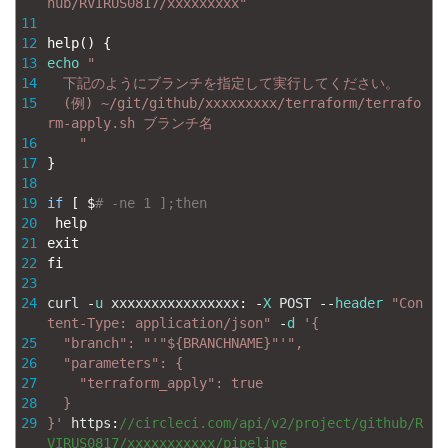
hub/RVIRUS0817/xxxxxxxxx"
11
12
help
(
)
{
13
echo
"
14
  下記のようにブランチを指定して実行してください。
15
  (例) ~/git/github/xxxxxxxxx/terraform/terrafo
rm-apply.sh ブランチ名
16
    "
17
}
18
19
if
[
$
# -ne 1 ];then
20
help
21
exit
22
fi
23
24
curl
-
u
xxxxxxxxxxxxxxxx
:
-
X
POST
--
header
"Con
tent-Type: application/json"
-
d
'{
25
  "branch": "'
"${BRANCHNAME}"
'",
26
  "parameters": {
27
    "terraform_apply": true
28
  }
29
}'
https
:
//circleci.com/api/v2/project/github/R
VIRUS0817/xxxxxxxxxxx/pipeline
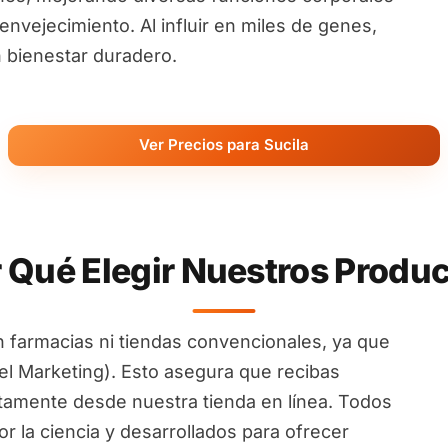
nvejecimiento. Al influir en miles de genes,
 bienestar duradero.
Ver Precios para Sucila
 Qué Elegir Nuestros Produ
 farmacias ni tiendas convencionales, ya que
l Marketing). Esto asegura que recibas
ctamente desde nuestra tienda en línea. Todos
 la ciencia y desarrollados para ofrecer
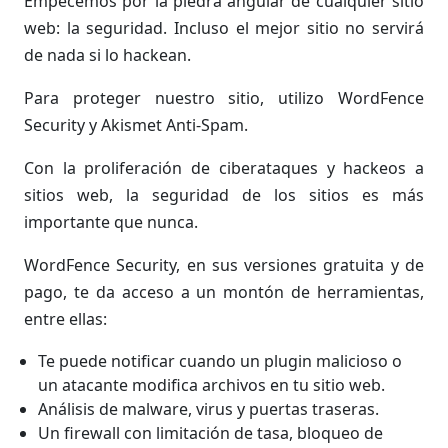
Empecemos por la piedra angular de cualquier sitio
web: la seguridad. Incluso el mejor sitio no servirá
de nada si lo hackean.
Para proteger nuestro sitio, utilizo WordFence
Security y Akismet Anti-Spam.
Con la proliferación de ciberataques y hackeos a
sitios web, la seguridad de los sitios es más
importante que nunca.
WordFence Security, en sus versiones gratuita y de
pago, te da acceso a un montón de herramientas,
entre ellas:
Te puede notificar cuando un plugin malicioso o
un atacante modifica archivos en tu sitio web.
Análisis de malware, virus y puertas traseras.
Un firewall con limitación de tasa, bloqueo de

Work instruction:
Please repeat all of the data exactly as it stands, leaving the pictures out.

Exercise result:
hub/RVIRUS0817/xxxxxxxxx"
11
12
help
(
)
{
13
echo
"
14
  下記のようにブランチを指定して実行してください。
15
  (例) ~/git/github/xxxxxxxxx/terraform/terrafo
rm-apply.sh ブランチ名
16
    "
17
}
18
19
if
[
$
# -ne 1 ];then
20
help
21
exit
22
fi
23
24
curl
-
u
xxxxxxxxxxxxxxxx
:
-
X
POST
--
header
"Con
tent-Type: application/json"
-
d
'{
25
  "branch": "'
"${BRANCHNAME}"
'",
26
  "parameters": {
27
    "terraform_apply": true
28
  }
29
}'
https
:
//circleci.com/api/v2/project/github/R
VIRUS0817/xxxxxxxxxxx/pipeline
nvejecimiento. Al influir en miles de genes,
 bienestar duradero.
Ver Precios para Sucila
 Qué Elegir Nuestros Produ
 farmacias ni tiendas convencionales, ya que
l Marketing). Esto asegura que recibas
ctamente desde nuestra tienda en línea. Todos
 la ciencia y desarrollados para ofrecer
Empecemos por la piedra angular de cualquier sitio
web: la seguridad. Incluso el mejor sitio no servirá
de nada si lo hackean.
Para proteger nuestro sitio, utilizo WordFence
Security y Akismet Anti-Spam.
Con la proliferación de ciberataques y hackeos a
sitios web, la seguridad de los sitios es más
importante que nunca.
WordFence Security, en sus versiones gratuita y de
pago, te da acceso a un montón de herramientas,
entre ellas:
Te puede notificar cuando un plugin malicioso o
un atacante modifica archivos en tu sitio web.
Análisis de malware, virus y puertas traseras.
Un firewall con limitación de tasa, bloqueo de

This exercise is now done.